Fund Management

Hedge Funds Fall In H1, But Buck Grim Market Performance

Editorial Staff 26 July 2022

Hedge Funds Fall In H1, But Buck Grim Market Performance

In the current climate, recent data adds to the debate on whether hedge funds justify their costs when fees are stripped out.

Fresh data shows that although macro hedge fund strategies bucked market trends in the first six months of 2022, the broad falls to equity and bonds dragged the entire hedge fund industry lower. And investors took $27.5 billion of money out of the sector.

A benchmark of returns, provided by research firm Preqin, showed a decline of 7.95 per cent during the three months to the end of June versus the first quarter of 2022. Ranking historical Q2 returns since 1987 also shows that this decline was the second largest quarterly decline since the 2008 financial crash.

But Preqin noted that hedge funds’ performance over the past 12 months (-8.15 per cent) was still superior when compared with S&P 500’s return (-12.52 per cent) during the same interval. 

Dispersion in performance was significant among hedge fund top level strategies. Relative value and macro hedge funds protected investors during the quarter, declining -0.24 per cent and -1.24 per cent, respectively. Multi strategy (-4.87 per cent) and credit (-4.53 per cent) fell but, given the level of volatility in the markets, these two categories performed “reasonably well,” Preqin said.

Equity and event-driven hedge funds did poorly, declining by 9.04 per cent and 7.61 per cent, respectively. 

The market declines have reduced investors’ appetite to commit new money. According to Preqin Pro, 79 per cent of investors plan to invest less than $50 million (the smallest allocation size) of fresh capital in hedge funds over the next 12 months, compared with 74 per cent of investors taking that view in the first three months of this year. Only 9 per cent of allocators are planning to invest between $50 million to $99 million, 8 per cent between $100 million to $299 million, and 4 per cent aim to put more than $300 million to work over the next 12 months. 

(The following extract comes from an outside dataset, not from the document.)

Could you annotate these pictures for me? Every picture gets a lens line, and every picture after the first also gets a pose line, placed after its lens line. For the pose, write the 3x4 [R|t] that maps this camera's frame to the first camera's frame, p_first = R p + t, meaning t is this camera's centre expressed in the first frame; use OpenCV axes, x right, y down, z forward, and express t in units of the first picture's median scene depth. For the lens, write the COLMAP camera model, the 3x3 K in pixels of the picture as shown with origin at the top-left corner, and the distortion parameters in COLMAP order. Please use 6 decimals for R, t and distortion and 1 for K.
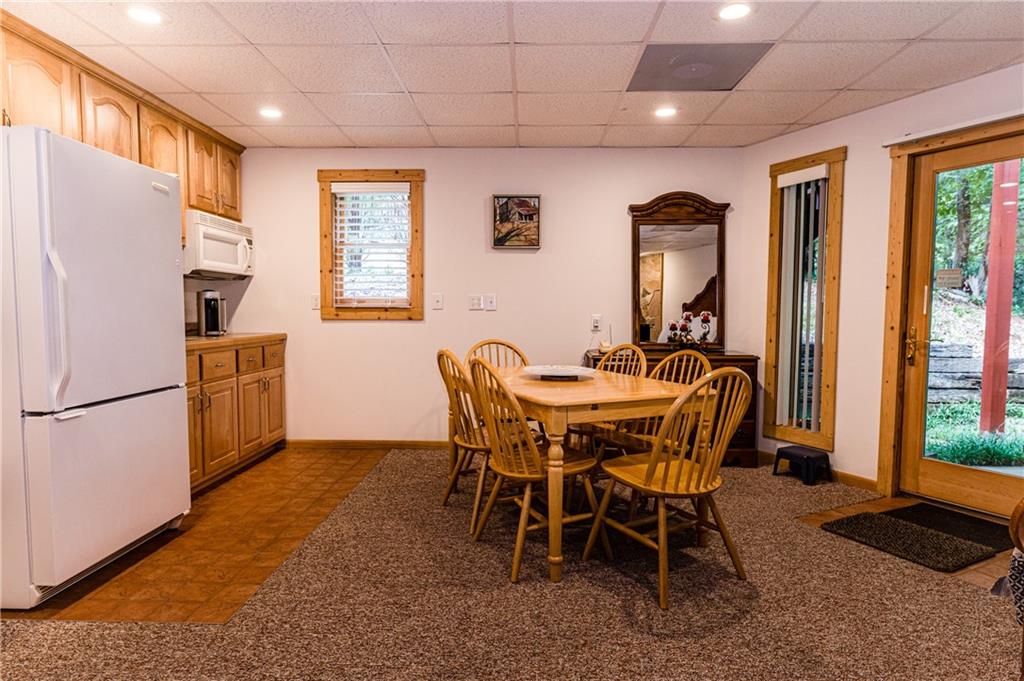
lens RADIAL K [[578.5, 0, 512.0], [0, 578.5, 340.5], [0, 0, 1]] dist [-0.001057, -0.000037]
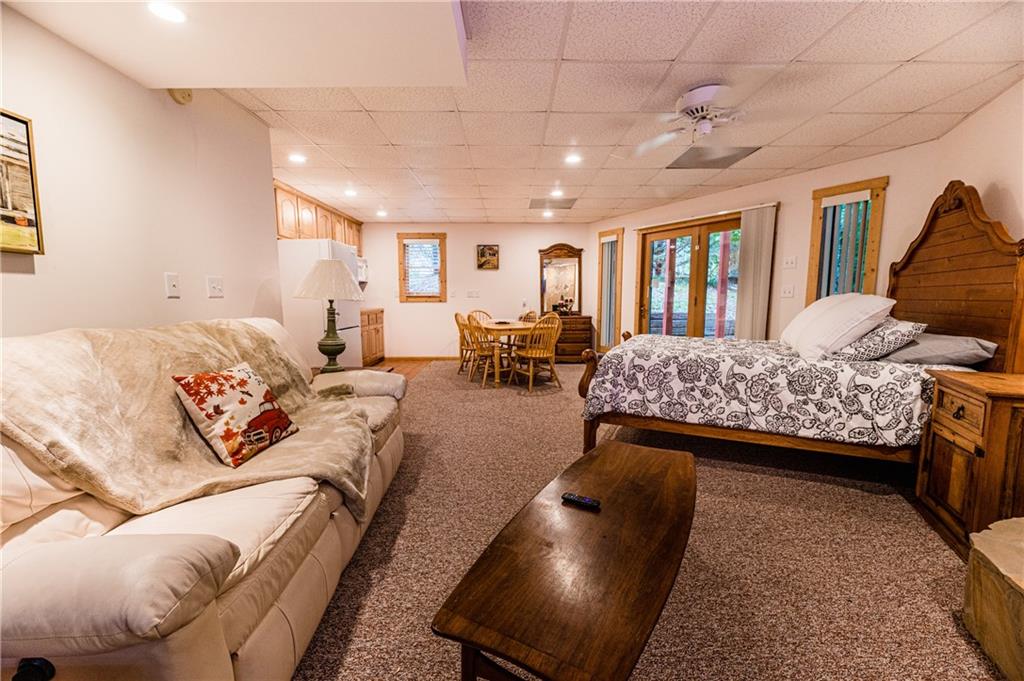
lens RADIAL K [[411.9, 0, 509.1], [0, 411.9, 346.5], [0, 0, 1]] dist [0.000942, 0.000236]
pose [[0.999659, -0.008225, 0.024802, 0.047073], [0.006518, 0.997656, 0.068120, 0.030283], [-0.025304, -0.067935, 0.997369, -0.606296]]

“Lack of attractive returns in 2022 has made investors nervous and is influencing the way allocators think about their hedge fund allocations,” Sam Monfared, vice president, Research Insights at Preqin, said. “Market volatility has spiked up and is unlikely to end in Q3. The positive is that plenty of dislocations have formed over the past few months, and this environment could create long-term opportunities for the industry and patient investors.”

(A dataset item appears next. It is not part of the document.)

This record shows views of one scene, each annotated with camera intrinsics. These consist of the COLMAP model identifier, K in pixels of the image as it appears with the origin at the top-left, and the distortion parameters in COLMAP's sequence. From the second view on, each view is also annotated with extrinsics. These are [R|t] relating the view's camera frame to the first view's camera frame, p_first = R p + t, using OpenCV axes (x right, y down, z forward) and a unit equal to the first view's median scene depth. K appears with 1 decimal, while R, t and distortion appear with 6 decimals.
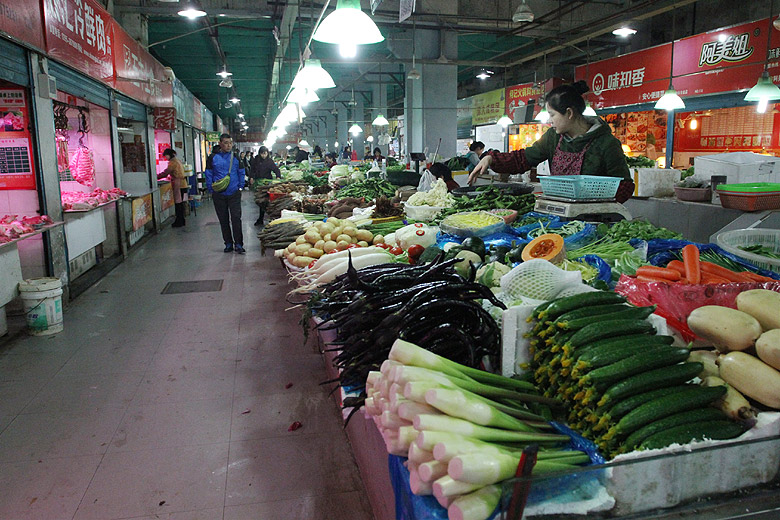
lens RADIAL K [[615.7, 0, 391.1], [0, 615.7, 260.3], [0, 0, 1]] dist [-0.052333, 0.001054]
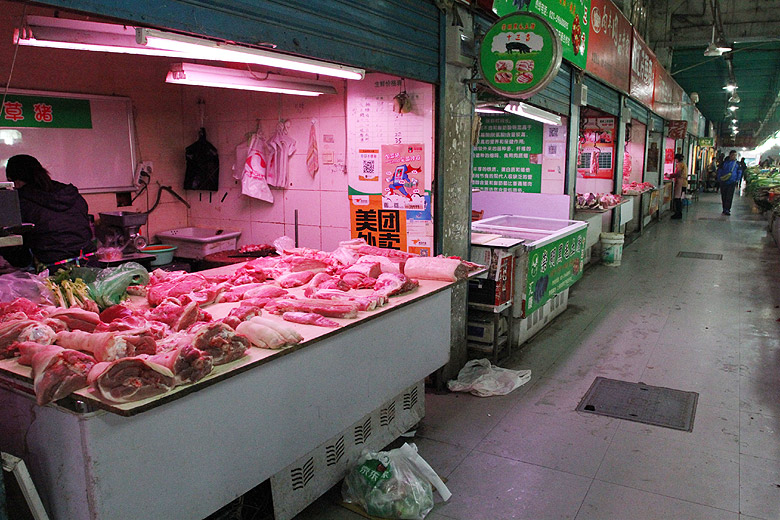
lens RADIAL K [[615.7, 0, 391.6], [0, 615.7, 262.4], [0, 0, 1]] dist [-0.052333, 0.001054]
pose [[0.746694, 0.127732, -0.652789, 0.044035], [-0.127325, 0.990689, 0.048208, 0.064861], [0.652868, 0.047120, 0.756004, -0.394603]]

Such figures continue to drive debate on whether hedge funds, which typically charge a higher annual management fee than long-only funds, as well as charging a performance fee, justify their costs when fees are stripped out. The past decade or so – with interruptions – was generally a strong one for long-only market-tracking funds such as exchange-traded funds, while hedge funds, with some caveats, had to work harder to justify their existence. With markets turning more volatile, some of those considerations have flipped.

Macro gains
Separately, figures from Hedge Fund Research, the Chicago-based firm, said its HFRI Macro (Total) Index gained +14.2 per cent in the first half of this year, beating the decline of the S&P 500 by 3300 basis points and the Nasdaq Composite Index by almost 4400 bps.

Negatively correlated macro gains offset weakness in directional and higher beta strategies, bringing the performance of the HFRI 500 Fund Weighted Composite Index to a decline of -4.1 per cent in the first half of 2022, HFR said.

Fears of recession and the impact for inflation encouraged institutional investors to remove an estimated $27.5 billion from hedge funds in the second quarter of this year, the highest quarterly outflow in more than two years. Total global hedge fund industry capital fell to $3.82 trillion.